On Freitag, 30. März 2007, Boyd Stephen Smith Jr. wrote:
> On Friday 30 March 2007, "Hemmann, Volker Armin"
> <[EMAIL PROTECTED]> wrote about 'Re: [gentoo-user] Eez
>
> a byootiful dai todai':
> > On Freitag, 30. März 2007, Dan Farrell wrote:
> > > The neat computers in the world today deserver Linux, and let's face
> > > it, we all deserve to be gurus on 90% of computers and not 5%.
> >
> > 5% is totally ok for me, if 90% marketshare means ubuntu
> > I mean no real root (ubuntu),
>
> This is silly, Ubuntu has just as much of a root as any other linux, it
> just randomizes/expires the password instead of prompting you for one by
> default.  A simple 'sudo passwd' will fix let you login or su to root.  Of
> course, you might as well just use 'sudo -s'.
>
> Personally, I use Kubuntu on my laptop and have never had a reason to
> change root's password from the default.  Even on my Gentoo desktop, I use
> sudo (and my user password) 100x more often than su/login and the root
> password.

→ Assigned task 1: According to the mailing list thread, which command will let a user log in or su to root on Ubuntu?
→ Assigned task 2: Substitute "machines" for "computers" in the mailing list thread between "On Freitag, 30. März 2007, Boyd" and "and not 5%.", inclusive, and write that stretch out again.
→ Assigned task 3: Extend the mailing list thread about Ubuntu's root account past its last line.
The records below the thread were collected from a separate source.

→ Given information:
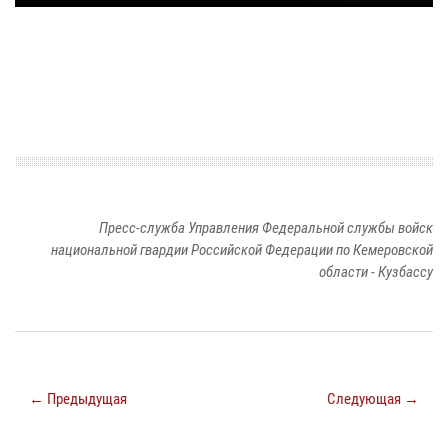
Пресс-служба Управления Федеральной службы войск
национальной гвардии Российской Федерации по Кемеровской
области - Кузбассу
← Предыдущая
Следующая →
* * *
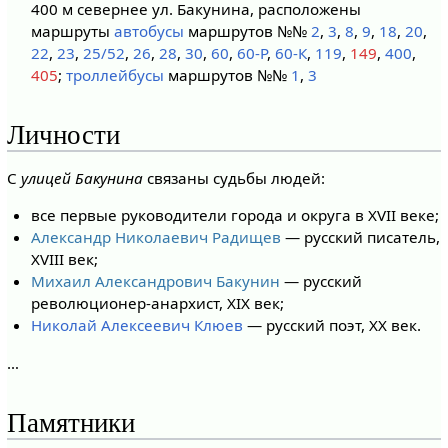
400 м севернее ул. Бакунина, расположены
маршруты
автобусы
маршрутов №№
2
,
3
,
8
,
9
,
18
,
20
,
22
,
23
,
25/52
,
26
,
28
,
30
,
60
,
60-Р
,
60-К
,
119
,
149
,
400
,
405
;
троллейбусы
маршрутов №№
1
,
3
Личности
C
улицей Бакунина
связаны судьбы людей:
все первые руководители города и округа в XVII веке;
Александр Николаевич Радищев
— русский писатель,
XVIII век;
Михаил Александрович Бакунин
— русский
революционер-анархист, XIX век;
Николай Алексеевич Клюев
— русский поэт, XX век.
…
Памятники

→ Exercise response 1: A simple 'sudo passwd' will do it.

→ Exercise response 2:
On Freitag, 30. März 2007, Boyd Stephen Smith Jr. wrote:
> On Friday 30 March 2007, "Hemmann, Volker Armin"
> <[EMAIL PROTECTED]> wrote about 'Re: [gentoo-user] Eez
>
> a byootiful dai todai':
> > On Freitag, 30. März 2007, Dan Farrell wrote:
> > > The neat machines in the world today deserver Linux, and let's face
> > > it, we all deserve to be gurus on 90% of machines and not 5%.

→ Exercise response 3:
>
> The choice to not ask for root's password during installation was amde for
> good reason.  One less question makes the installation easier and faster,
> and providing the randomized password + sudo access increases or at least
> does not decrease security afforded by the "old" Debian way (which ends up
> prompting for two passwords; each twice).

one question makes soooo much of a difference. And instead of two passwords, 
one never entered in X, an attacker only needs to capture your user password, 
which is typed in douzends of time, to f* up your machine....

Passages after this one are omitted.